Tuesday, February 09, 2010

What we talk about when we talk about books

(This is also posted at Bookfuturism)

I'm taking it for granted that I'm preaching to the choir here when I say that books are different things. Books are novels, nonfiction, collections of photos, hardcover, paperbacks, inexpensive newsprint, rare vellum, scrolls, pop-up books, random pages bound together, text running left to right, right to left, vertically, no text at all, usually but not always made of paper. I think one of the things that we value so much about books is their very malleability. Hell, digitize it, put a "e" in front of its name and read it on a Kindle and it's still a book.

That being said, I think that it's time that we really start broadening our minds and ask ourselves some hard questions about what we're talking about when we talk about books, and as we move into the future what exactly it is that books do and what exactly we want them to do.

Books, for example, are not synonymous with any particular form of technology. The book, for example, is much older than those things we're used to seeing in bookstores and libraries, which are codices. The infamously destroyed Library of Alexandria? Nothing but scrolls. The end of the codex, if it ever happens, is not the end of the book. The single best example of this is the encyclopedia, which (in printed form) is dead, dead, dead, and exactly no one misses it. Whether Encarta or Wikipedia, there's a better way to collect large volumes of general reference information than unwieldy, expensive, and immediately obsolete printed volumes. On the other hand, e-readers may be getting better and better, but printed, bound volumes seem to still be the most accessible and cost-effective format for long-form fictional and nonfiction narrative, and so while novels may not carry the same high-culture impact that they did 60 years ago, they still sell (reasonably) well.

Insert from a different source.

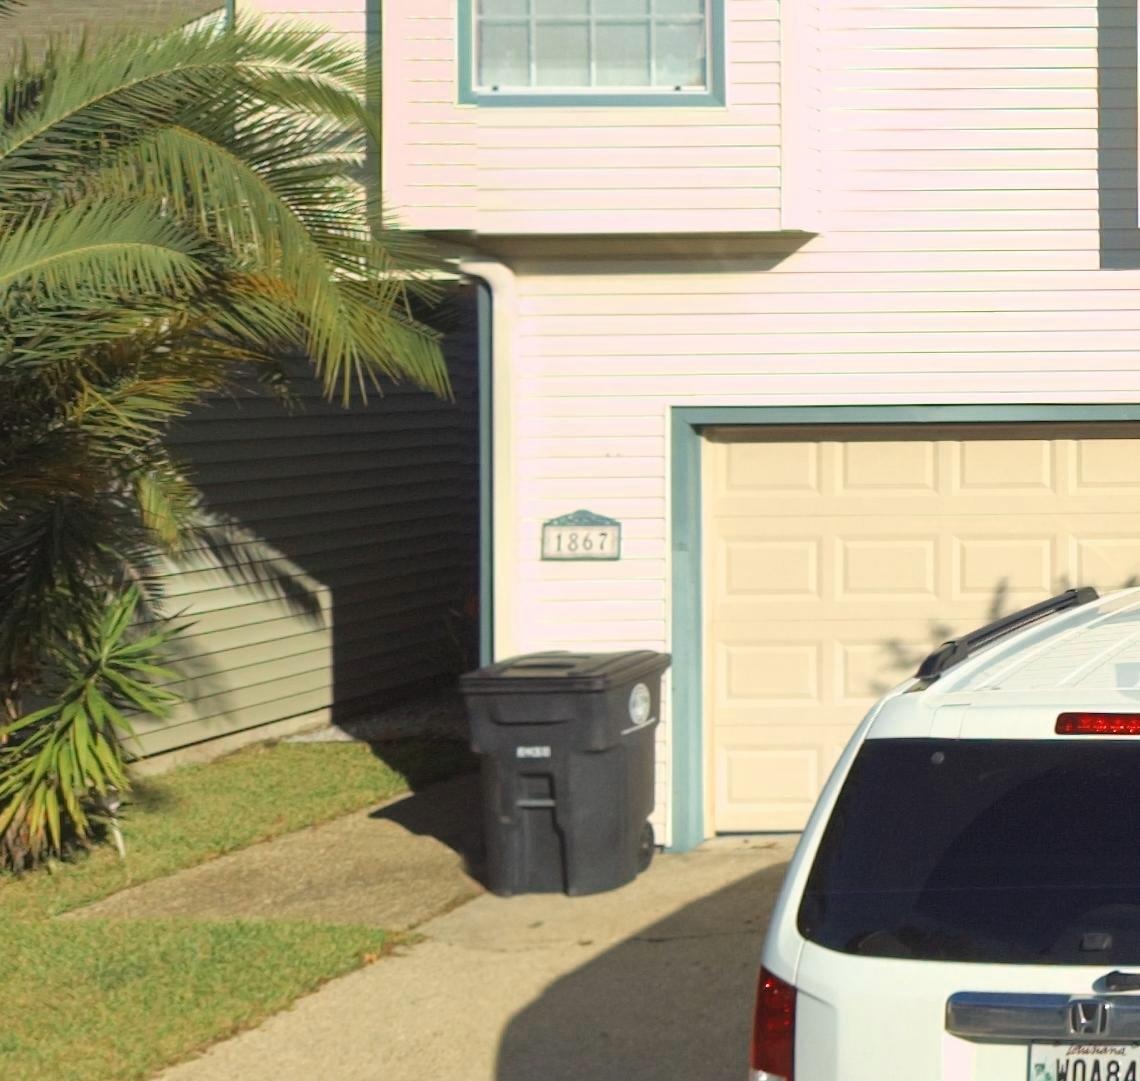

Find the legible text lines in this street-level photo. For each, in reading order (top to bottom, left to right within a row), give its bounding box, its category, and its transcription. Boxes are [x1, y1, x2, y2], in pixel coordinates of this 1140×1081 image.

[553, 529, 610, 555] StreetNumber: 1867
[1072, 999, 1107, 1038] None: H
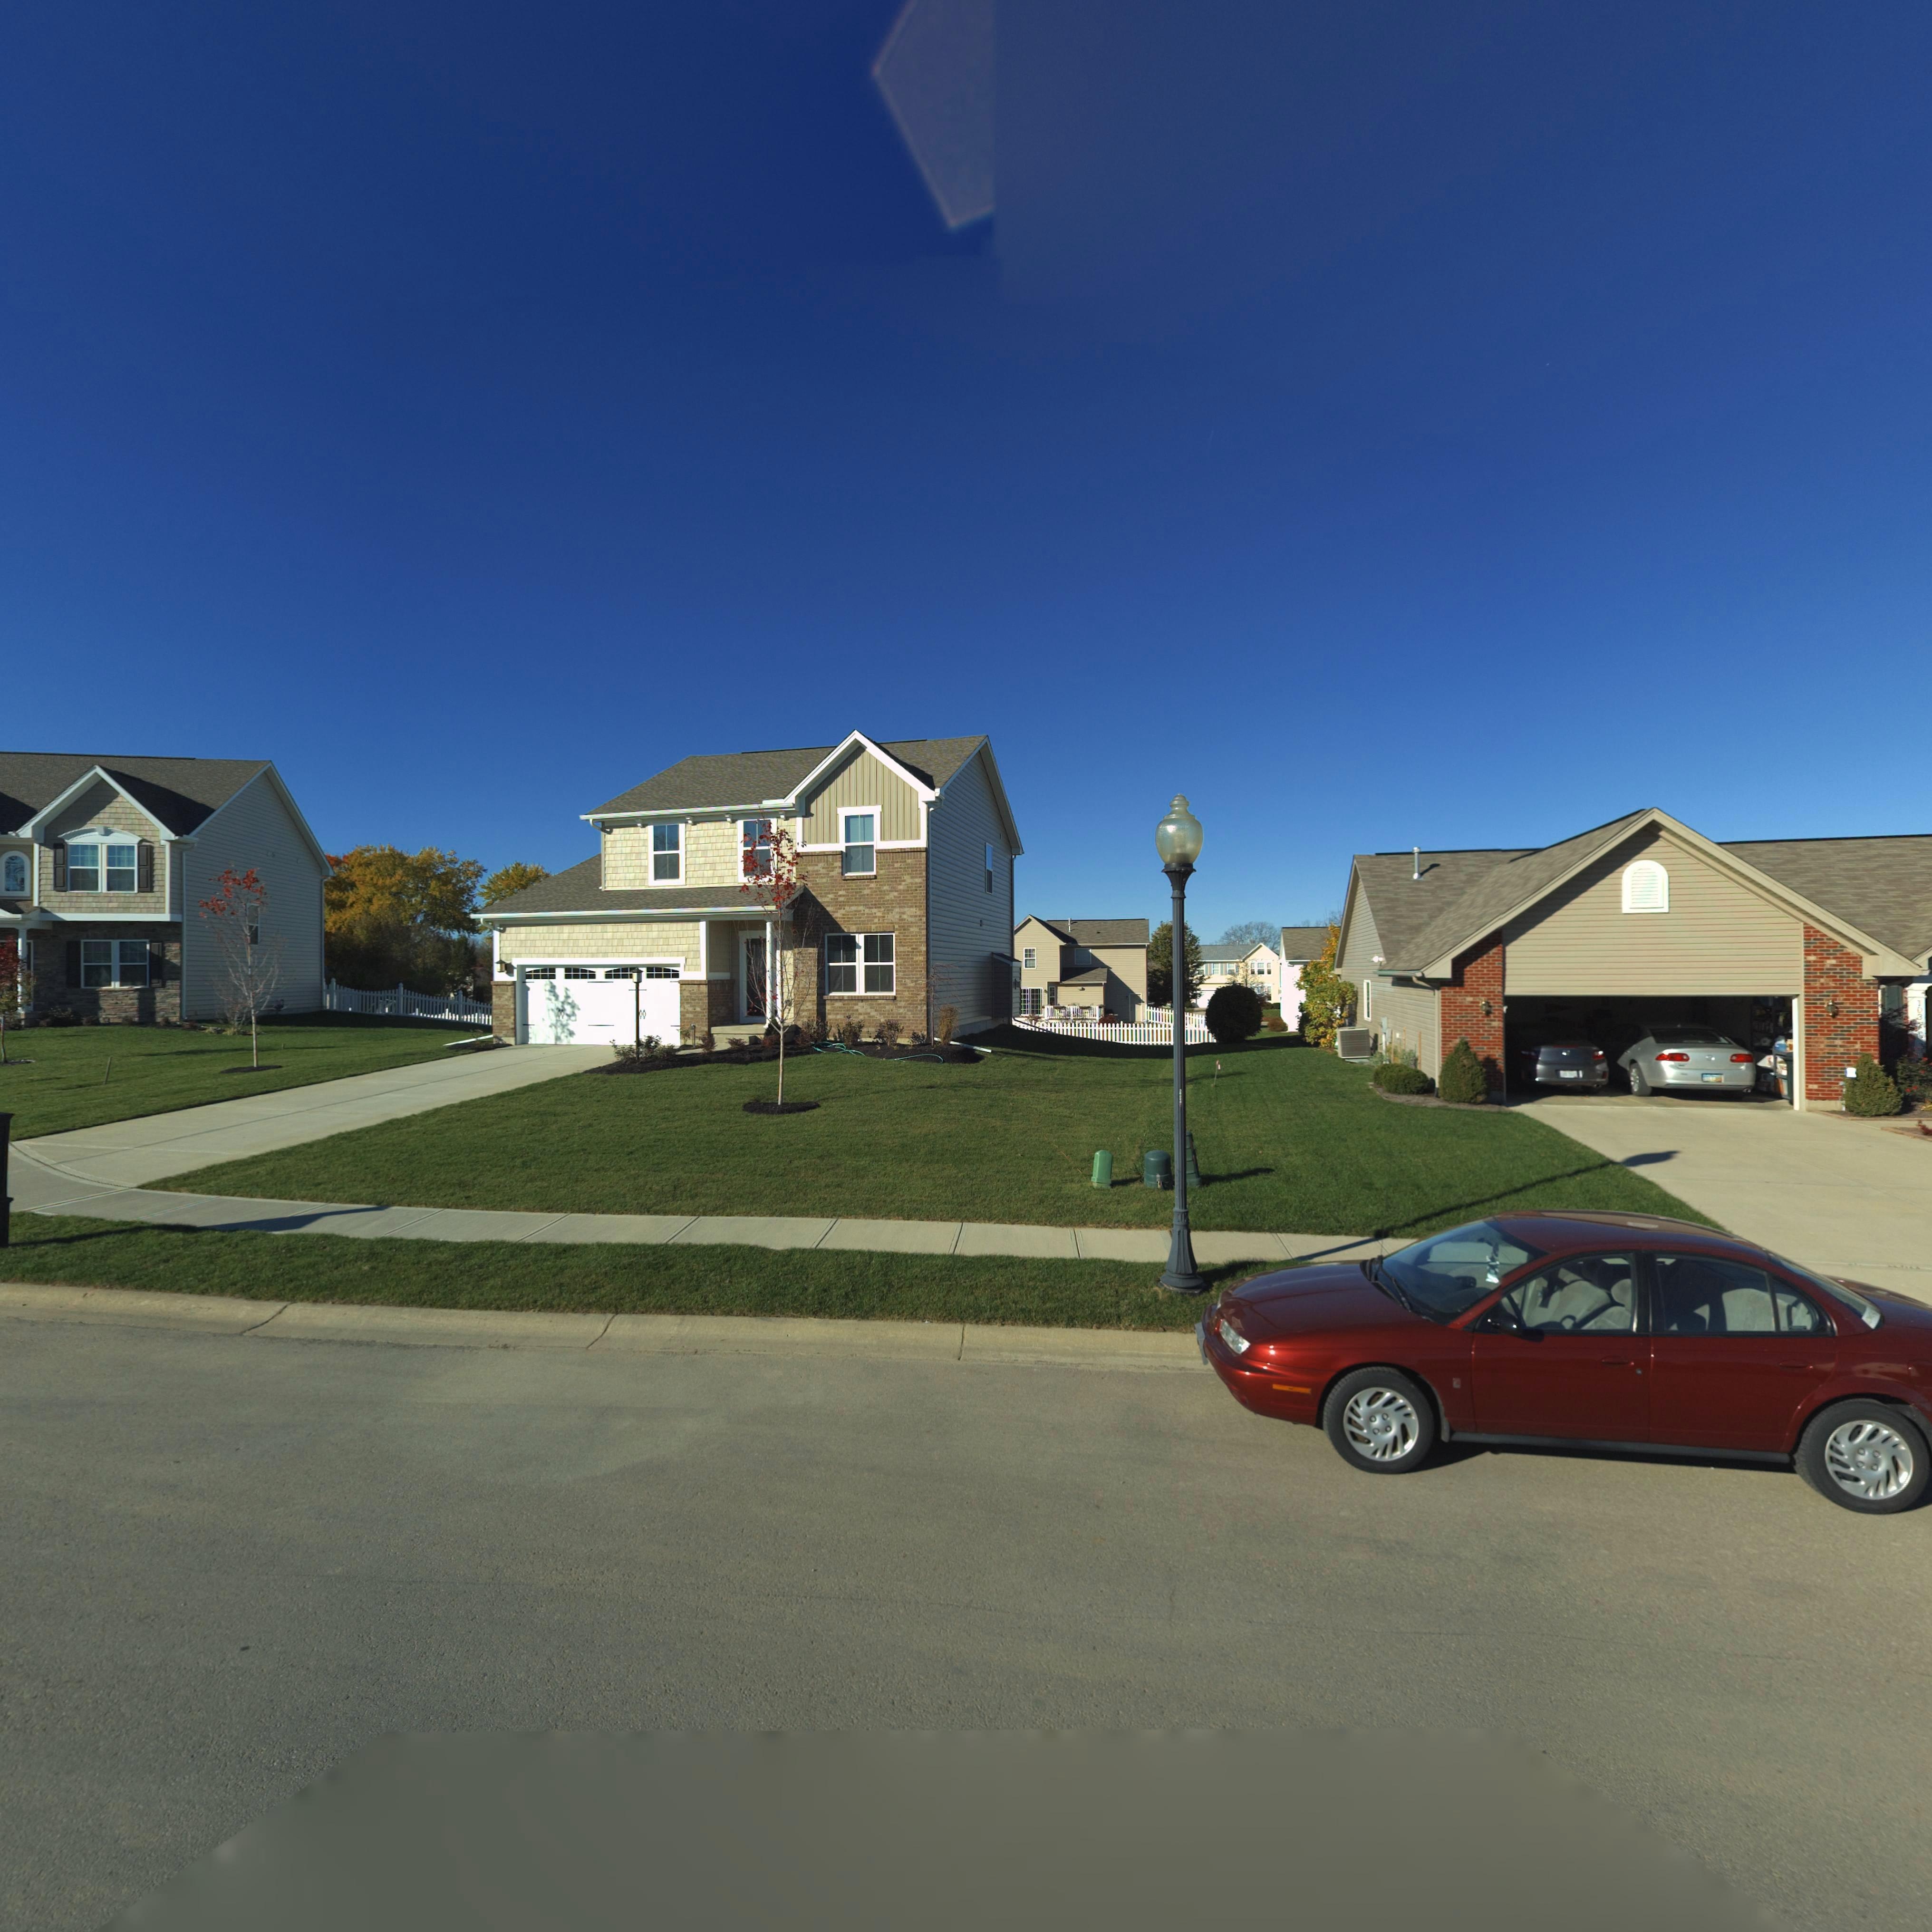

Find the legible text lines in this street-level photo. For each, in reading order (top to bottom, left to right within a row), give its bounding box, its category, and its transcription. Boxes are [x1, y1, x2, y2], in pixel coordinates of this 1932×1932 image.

[1916, 998, 1922, 1021] StreetNumber: 103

Books do not compete with newspapers, the internet, movies, or video games. These all do different things (or, perhaps more interestingly, they do the same things in different ways). Saving the book does not mean saving the novel any more than saving poetry meant saving the oral epic. Rather than bemoaning the death of the printed word, let's ask ourselves what print does that memorization and performance didn't do, and remind ourselves that memorization and performance still exist in the theatre, on slam stages, streetcorner lyrical battles, and lecture halls. The end of print (if print disappears) is not the end of the book.

Books are also not synonymous with authorship. The mystique of the author is the younger sibling (or grandchild) of the book. Homer has to be invented because when the Iliad was written no one cared who had written it. Discerning the future of the book is not a business plan for tomorrow's novelists (as much as I might like it to be), although since remuneration for writers will affect what books are written and not written, it will always be a subject of interest.

All books are written, although they are not written in the same way. All books are interactive, although they are not interactive in the same ways. Let's talk about what makes a book a book (and what makes it sometimes a newspaper, or a magazine, a film, or a video game), and what it is that we want the book to be.

What is it exactly that we're talking about when we talk about books?